Passage:
******************************

Quasi-Newton Methods for Nonlinear Optimization
David K. Zhang March 2nd, 2021

These notes discuss the problem of locally minimizing a smooth nonlinear function $f: \R^n \to \R$ without constraints (i.e., the feasible region is all of $\R^n$). We consider methods which begin at a specified initial point $\vx_0 \in \R^n$ and iteratively produce a sequence of points $\vx_0,$ $\vx_1,$ $\vx_2,$ $\ldots \in \R^n$ which (hopefully!) converge to a local minimizer of $f.$ The simplest example of such a method is gradient descent, which is defined by the recurrence

\[\vx_{k+1} = \vx_{k} - \alpha \nabla f(\vx_{k}). \]

Here, $\alpha > 0$ is a parameter called the step size or, in the context of machine learning, the learning rate. Another example is Newton's method, which is defined by the recurrence

\[\vx_{k+1} = \vx_{k} - [\nabla^2 f(\vx_k)]^{-1} \nabla f(\vx_{k}). \]

Here, $\nabla^2 f(\vx_k)$ denotes the Hessian matrix of the objective function $f,$ and $[\nabla^2 f(\vx_k)]^{-1}$ denotes its inverse, which is then applied to the gradient vector $\nabla f(\vx_{k}).$ Note that Newton's method doesn't require its user to manually specify a learning rate; instead, this formula can be thought of as determining a natural learning rate via the curvature of the objective function.

For these notes, I will assume that you are already familiar with gradient descent, Newton's method, and their respective performance characteristics. I assume you are aware that gradient descent takes less computational work per iteration than Newton's method, but converges much more slowly for ill-conditioned objective functions (i.e., functions that exhibit high curvature in some directions, but low curvature in others). Before we proceed, I'll take a moment to introduce some standard notation in the nonlinear optimization literature:

\[\begin{aligned} \vg_k &\coloneqq \nabla f(\vx_k) \\ H_k &\coloneqq \nabla^2 f(\vx_k) \\ \vs_k &\coloneqq \vx_k - \vx_{k-1} \\ \vy_k &\coloneqq \vg_k - \vg_{k-1} \end{aligned} \]
Note: Some authors define $\vs_k \coloneqq \vx_{k+1} - \vx_{k}$ and $\vy_k \coloneqq \vg_{k+1} - \vg_{k}.$ I prefer to avoid this convention, because I don't want my formulas to “look into the future,” so to speak.

******************************

Input data:
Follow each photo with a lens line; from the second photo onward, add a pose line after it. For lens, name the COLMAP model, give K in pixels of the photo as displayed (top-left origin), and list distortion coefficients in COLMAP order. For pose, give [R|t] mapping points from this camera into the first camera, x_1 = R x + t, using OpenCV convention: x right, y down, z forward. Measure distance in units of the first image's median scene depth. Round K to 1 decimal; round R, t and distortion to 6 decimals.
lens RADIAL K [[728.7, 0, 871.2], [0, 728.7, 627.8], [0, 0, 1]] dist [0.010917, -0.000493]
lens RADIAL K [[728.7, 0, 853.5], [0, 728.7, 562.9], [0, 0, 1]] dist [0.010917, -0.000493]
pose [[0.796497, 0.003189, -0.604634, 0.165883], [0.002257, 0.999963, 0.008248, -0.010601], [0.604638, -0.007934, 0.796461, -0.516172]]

******************************

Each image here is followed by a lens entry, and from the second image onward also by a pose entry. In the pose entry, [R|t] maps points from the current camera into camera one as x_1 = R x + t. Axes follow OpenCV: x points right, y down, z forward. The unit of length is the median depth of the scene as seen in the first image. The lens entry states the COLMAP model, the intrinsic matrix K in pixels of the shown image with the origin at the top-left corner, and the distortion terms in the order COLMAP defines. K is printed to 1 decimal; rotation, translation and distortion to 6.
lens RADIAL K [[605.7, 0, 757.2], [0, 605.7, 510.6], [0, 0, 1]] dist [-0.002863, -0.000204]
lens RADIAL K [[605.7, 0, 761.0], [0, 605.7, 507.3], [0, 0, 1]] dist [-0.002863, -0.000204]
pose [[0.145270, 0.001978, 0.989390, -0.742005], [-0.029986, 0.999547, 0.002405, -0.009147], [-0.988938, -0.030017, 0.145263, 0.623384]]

******************************

Problems and tasks:
1 - According to the optimization notes, what is the step size called in the context of machine learning?
2 - Reproduce a passage from the optimization notes, beginning at the words "Here, $\nabla^2 f(\vx_k)$" and stopping after "the objective function.".
The listing comes from a source separate from the optimization notes.

Per-task outputs:
1 - The learning rate.

2 -
Here, $\nabla^2 f(\vx_k)$ denotes the Hessian matrix of the objective function $f,$ and $[\nabla^2 f(\vx_k)]^{-1}$ denotes its inverse, which is then applied to the gradient vector $\nabla f(\vx_{k}).$ Note that Newton's method doesn't require its user to manually specify a learning rate; instead, this formula can be thought of as determining a natural learning rate via the curvature of the objective function.